**TEKSTFRAGMENT**
────
Langs de drukke verkeersweg van de N-1 moeten we dan verder klimmen naar Santa Luzia. Op de routekaart staat dat daar een café is, dus daar willen we een kop koffie gaan drinken. In het dorp aangekomen, zien we op afstand al dat het café gesloten is. Maar verderop – buiten de route – zien we een benzinestation aan beide zijden van de doorgaande verkeersweg. Wellicht dat we daar ook koffie kunnen drinken, dus we wagen het erop, en lopen verder langs de weg. En dat blijkt een goede keus te zijn, want dit benzinestation heeft ook een café voor passerende chauffeurs. Hier nemen we een rustpauze met een grote kop zwarte koffie en een fles koud water.
Daarna lopen we weer terug langs de weg naar de plaats waar de route verder gaat, op de plaats waar een kerkje staat. De kerkdeur staat open, dus we gaan naar binnen. Een man is bezig om de kaarsen in de kerk op te stellen. Hij groet ons en wenst ons een goed vervolg van onze pelgrimage.
────
Opgeslagen items uit een verzameling:
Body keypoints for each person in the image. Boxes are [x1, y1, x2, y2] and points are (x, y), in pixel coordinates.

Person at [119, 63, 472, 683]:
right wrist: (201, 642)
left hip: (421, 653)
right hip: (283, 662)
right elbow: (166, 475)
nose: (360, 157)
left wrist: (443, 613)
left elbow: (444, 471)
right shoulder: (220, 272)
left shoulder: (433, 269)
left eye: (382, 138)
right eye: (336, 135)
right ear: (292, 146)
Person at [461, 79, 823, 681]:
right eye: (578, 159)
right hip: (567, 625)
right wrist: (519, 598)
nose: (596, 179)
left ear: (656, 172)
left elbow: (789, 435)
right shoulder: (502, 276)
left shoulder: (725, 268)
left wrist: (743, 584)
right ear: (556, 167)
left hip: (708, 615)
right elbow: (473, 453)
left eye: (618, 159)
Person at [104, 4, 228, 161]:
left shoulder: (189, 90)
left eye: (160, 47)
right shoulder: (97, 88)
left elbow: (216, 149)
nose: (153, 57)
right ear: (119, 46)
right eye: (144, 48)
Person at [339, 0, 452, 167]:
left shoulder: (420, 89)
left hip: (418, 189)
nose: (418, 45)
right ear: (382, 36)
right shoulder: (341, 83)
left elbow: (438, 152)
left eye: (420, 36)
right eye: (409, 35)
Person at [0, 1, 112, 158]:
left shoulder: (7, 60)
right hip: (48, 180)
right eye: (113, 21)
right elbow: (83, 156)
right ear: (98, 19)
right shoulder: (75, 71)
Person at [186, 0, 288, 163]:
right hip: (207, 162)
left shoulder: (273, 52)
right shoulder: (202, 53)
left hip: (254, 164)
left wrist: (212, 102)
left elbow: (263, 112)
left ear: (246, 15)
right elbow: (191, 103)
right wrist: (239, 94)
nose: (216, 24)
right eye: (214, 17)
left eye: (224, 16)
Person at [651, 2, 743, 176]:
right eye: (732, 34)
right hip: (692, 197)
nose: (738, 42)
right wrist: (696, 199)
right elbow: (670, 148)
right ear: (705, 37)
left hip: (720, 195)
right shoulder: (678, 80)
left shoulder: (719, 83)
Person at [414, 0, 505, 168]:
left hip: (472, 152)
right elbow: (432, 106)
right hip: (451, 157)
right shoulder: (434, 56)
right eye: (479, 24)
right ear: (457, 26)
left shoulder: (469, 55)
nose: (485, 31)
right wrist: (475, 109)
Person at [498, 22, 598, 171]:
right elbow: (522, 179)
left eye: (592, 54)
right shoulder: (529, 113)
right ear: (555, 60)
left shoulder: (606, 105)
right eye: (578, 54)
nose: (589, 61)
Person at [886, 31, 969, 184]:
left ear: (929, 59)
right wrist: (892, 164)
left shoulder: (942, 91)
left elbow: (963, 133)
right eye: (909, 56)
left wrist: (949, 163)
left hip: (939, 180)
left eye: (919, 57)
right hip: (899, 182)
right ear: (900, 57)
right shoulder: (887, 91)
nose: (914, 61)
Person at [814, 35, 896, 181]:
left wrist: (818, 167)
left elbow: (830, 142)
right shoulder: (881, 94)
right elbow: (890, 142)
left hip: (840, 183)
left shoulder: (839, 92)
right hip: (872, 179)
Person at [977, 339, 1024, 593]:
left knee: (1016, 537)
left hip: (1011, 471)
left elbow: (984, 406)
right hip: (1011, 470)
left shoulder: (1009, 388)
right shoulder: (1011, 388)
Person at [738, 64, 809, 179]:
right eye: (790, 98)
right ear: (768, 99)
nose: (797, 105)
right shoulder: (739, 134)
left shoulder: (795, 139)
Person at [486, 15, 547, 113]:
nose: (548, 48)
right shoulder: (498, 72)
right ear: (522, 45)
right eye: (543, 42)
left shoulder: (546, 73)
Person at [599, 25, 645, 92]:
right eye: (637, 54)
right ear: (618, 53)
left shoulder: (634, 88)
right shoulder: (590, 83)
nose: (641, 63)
────
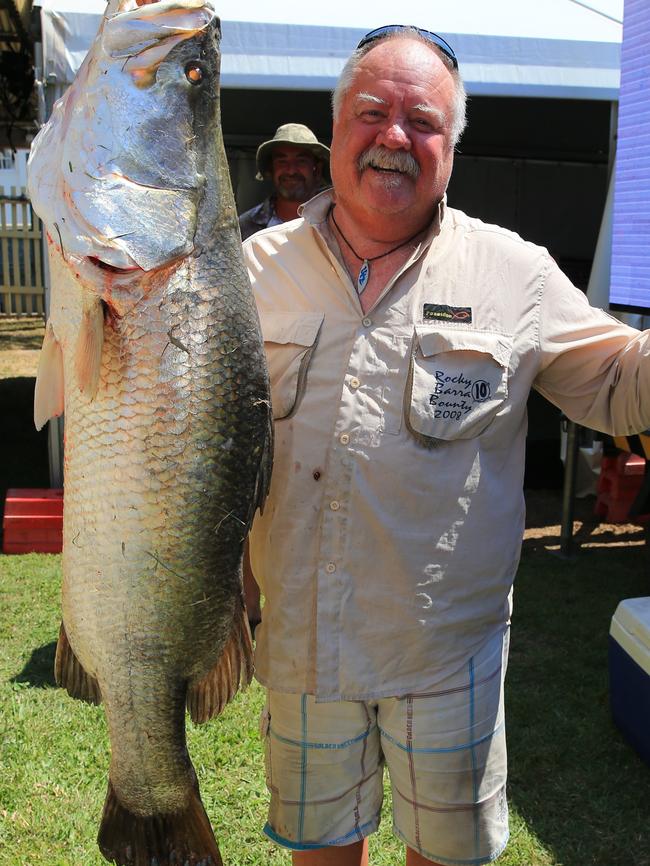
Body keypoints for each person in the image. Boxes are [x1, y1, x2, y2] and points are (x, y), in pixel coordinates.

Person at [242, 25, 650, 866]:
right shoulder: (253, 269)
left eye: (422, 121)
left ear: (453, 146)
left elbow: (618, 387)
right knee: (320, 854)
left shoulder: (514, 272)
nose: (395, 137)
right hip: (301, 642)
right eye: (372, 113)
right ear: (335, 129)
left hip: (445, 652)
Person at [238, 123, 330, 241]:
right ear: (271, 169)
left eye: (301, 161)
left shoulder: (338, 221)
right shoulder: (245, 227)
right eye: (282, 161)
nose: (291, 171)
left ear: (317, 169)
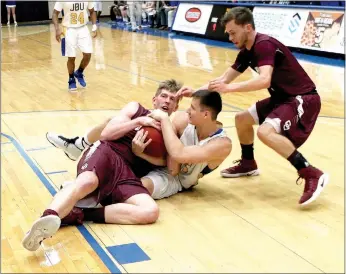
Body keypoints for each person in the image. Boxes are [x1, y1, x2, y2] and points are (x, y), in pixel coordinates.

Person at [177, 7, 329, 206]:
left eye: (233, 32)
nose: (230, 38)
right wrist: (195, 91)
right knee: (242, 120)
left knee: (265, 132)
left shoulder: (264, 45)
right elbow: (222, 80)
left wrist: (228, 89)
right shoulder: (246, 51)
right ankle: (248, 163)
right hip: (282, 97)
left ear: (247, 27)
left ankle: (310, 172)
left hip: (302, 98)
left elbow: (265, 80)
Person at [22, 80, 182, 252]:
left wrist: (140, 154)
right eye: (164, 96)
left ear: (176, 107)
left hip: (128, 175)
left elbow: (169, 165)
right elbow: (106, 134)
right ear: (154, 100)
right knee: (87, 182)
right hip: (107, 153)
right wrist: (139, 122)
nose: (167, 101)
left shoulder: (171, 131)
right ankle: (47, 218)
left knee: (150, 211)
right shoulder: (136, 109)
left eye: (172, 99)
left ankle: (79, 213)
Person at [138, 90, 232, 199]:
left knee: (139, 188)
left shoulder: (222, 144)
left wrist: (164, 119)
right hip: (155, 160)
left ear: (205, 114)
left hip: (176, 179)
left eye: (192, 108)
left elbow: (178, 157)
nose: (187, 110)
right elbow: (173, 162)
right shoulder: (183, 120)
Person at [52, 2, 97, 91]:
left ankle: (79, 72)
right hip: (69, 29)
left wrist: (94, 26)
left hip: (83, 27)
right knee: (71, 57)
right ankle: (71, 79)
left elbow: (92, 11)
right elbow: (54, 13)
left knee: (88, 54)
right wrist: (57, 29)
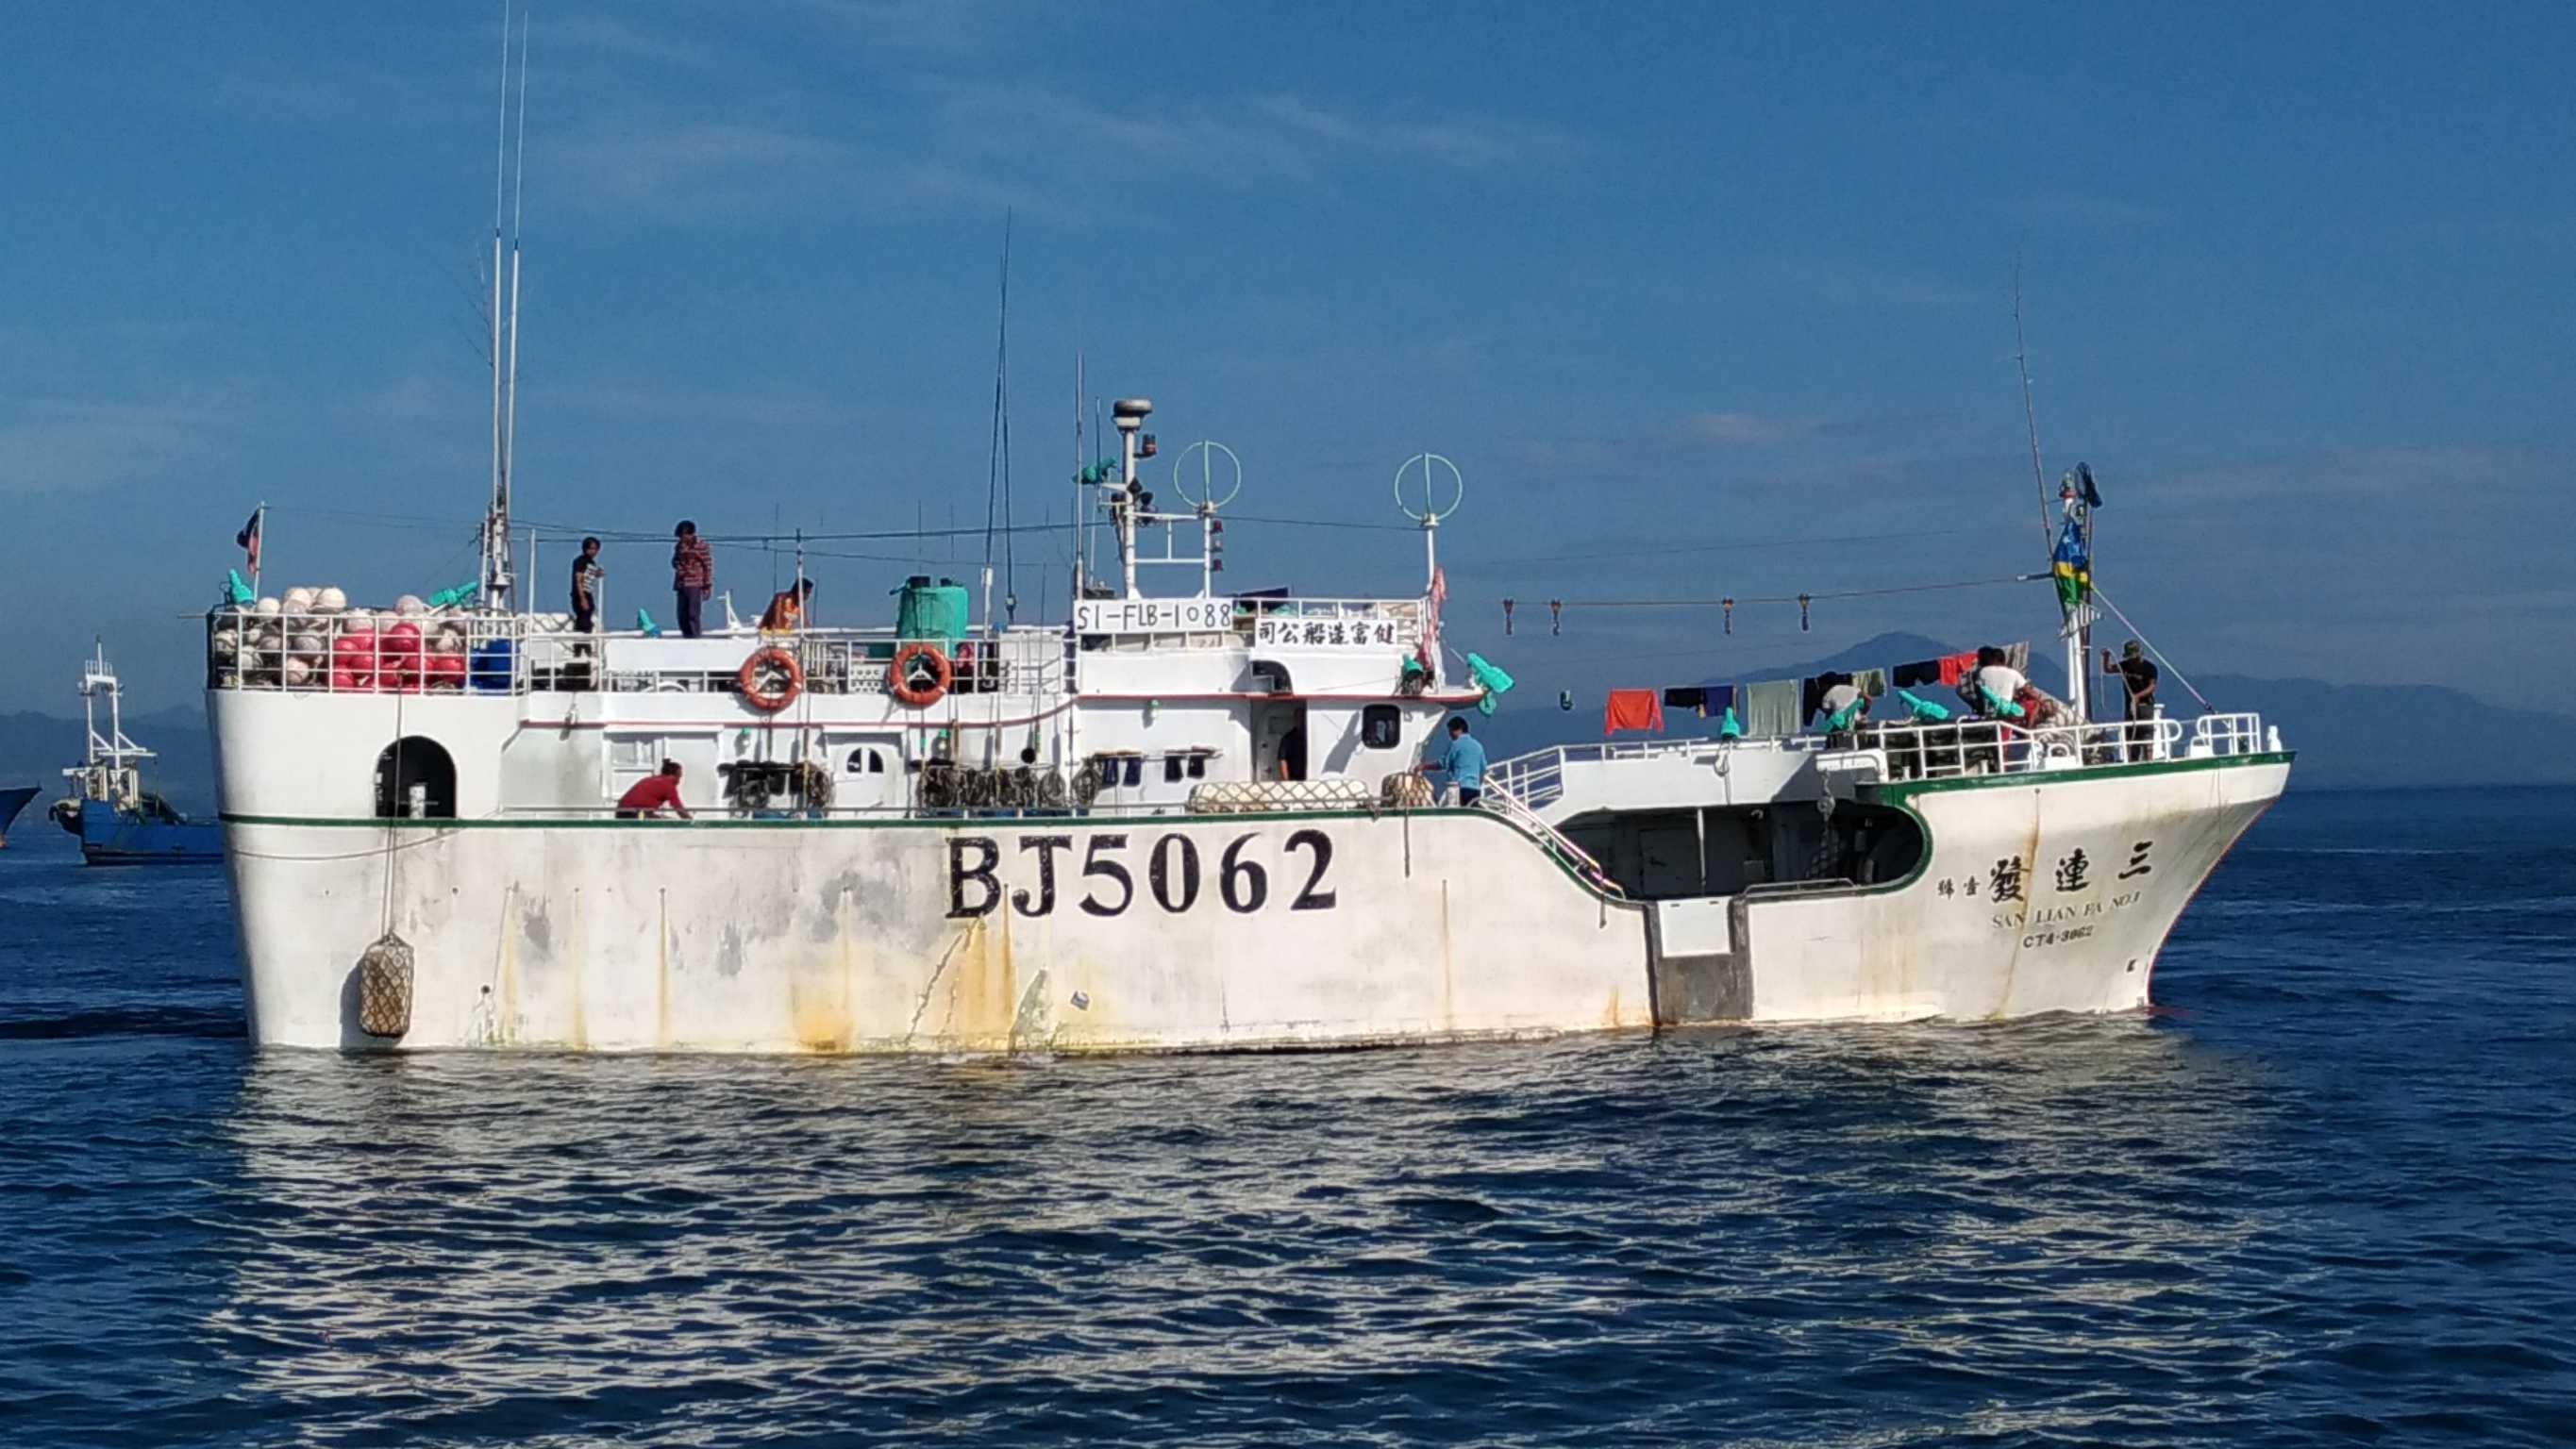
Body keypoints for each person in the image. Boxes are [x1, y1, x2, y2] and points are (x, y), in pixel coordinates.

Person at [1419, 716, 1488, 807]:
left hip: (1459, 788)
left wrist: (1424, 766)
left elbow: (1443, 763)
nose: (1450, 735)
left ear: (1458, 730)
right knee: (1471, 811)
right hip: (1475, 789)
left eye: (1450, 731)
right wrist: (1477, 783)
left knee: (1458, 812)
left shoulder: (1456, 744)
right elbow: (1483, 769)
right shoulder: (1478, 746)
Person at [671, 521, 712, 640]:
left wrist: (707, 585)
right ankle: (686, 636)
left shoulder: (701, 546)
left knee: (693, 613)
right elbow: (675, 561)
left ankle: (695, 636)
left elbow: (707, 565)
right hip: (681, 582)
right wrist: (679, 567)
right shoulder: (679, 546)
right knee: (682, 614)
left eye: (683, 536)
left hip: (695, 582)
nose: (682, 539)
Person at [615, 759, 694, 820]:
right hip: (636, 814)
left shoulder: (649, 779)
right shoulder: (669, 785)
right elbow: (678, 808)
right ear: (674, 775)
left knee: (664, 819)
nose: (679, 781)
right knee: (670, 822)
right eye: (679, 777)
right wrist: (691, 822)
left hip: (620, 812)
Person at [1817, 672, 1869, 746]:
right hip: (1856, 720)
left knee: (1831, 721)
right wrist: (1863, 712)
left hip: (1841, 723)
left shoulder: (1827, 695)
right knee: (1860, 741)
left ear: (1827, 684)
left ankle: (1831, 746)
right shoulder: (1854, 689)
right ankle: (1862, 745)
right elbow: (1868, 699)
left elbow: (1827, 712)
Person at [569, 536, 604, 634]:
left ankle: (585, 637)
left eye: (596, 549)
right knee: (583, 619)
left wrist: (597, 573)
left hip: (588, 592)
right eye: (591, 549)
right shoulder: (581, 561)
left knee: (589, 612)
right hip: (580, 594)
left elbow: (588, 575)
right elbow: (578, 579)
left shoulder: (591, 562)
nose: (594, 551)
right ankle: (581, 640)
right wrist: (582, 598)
────
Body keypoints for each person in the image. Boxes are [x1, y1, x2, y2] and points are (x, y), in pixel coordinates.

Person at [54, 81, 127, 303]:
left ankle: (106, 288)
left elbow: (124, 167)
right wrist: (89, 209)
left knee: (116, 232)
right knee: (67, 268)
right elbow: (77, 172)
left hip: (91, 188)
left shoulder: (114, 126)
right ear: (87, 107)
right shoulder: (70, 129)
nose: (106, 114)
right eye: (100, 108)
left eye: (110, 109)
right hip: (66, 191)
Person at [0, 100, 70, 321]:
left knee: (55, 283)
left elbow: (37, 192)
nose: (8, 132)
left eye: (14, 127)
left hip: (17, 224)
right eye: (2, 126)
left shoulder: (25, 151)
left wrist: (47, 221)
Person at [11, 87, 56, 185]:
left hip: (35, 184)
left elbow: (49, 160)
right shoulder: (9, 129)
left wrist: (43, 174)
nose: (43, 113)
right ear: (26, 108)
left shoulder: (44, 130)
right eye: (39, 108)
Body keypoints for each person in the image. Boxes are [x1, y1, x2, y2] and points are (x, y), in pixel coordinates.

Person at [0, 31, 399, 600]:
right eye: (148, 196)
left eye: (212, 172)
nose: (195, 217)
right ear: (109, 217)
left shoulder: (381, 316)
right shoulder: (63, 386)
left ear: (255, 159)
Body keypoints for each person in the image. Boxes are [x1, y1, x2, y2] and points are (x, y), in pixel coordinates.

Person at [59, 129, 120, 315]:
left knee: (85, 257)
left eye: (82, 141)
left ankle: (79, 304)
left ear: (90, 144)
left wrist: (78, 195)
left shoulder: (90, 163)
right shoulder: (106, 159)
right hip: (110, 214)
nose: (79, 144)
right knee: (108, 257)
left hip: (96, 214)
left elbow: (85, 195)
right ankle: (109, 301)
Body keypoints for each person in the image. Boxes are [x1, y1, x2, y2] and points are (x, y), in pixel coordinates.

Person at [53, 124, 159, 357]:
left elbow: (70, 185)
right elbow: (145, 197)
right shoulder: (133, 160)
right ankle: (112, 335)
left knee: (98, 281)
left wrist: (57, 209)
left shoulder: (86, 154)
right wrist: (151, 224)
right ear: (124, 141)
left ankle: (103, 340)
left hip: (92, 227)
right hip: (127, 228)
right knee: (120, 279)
────
**UIT TE VOEREN**
[A] Beantwoord deze vragen over het tekstfragment:
(i) Langs welke verkeersweg klimmen de wandelaars naar Santa Luzia?
(ii) Wat nemen ze tijdens de rustpauze bij het benzinestation?
(iii) Waarmee is de man in de kerk bezig?
[B] Kloppen deze uitspraken volgens het tekstfragment? Antwoord per uitspraak met ja of nee en citeer de doorslaggevende woorden.
(i) Het café in Santa Luzia blijkt open te zijn.
(ii) Het benzinestation ligt buiten de route.
(iii) De kerkdeur is gesloten.
[C] Welke soorten gebouwen of zaken worden in het tekstfragment genoemd? Noem elke soort één keer.

**RESULTATEN PER OPDRACHT**
[A]
(i) Langs de N-1.
(ii) Een grote kop zwarte koffie en een fles koud water.
(iii) Hij is bezig de kaarsen in de kerk op te stellen.

[B]
(i) Nee: "zien we op afstand al dat het café gesloten is"
(ii) Ja: "verderop – buiten de route – zien we een benzinestation"
(iii) Nee: "De kerkdeur staat open"

[C] Het café, het benzinestation en het kerkje.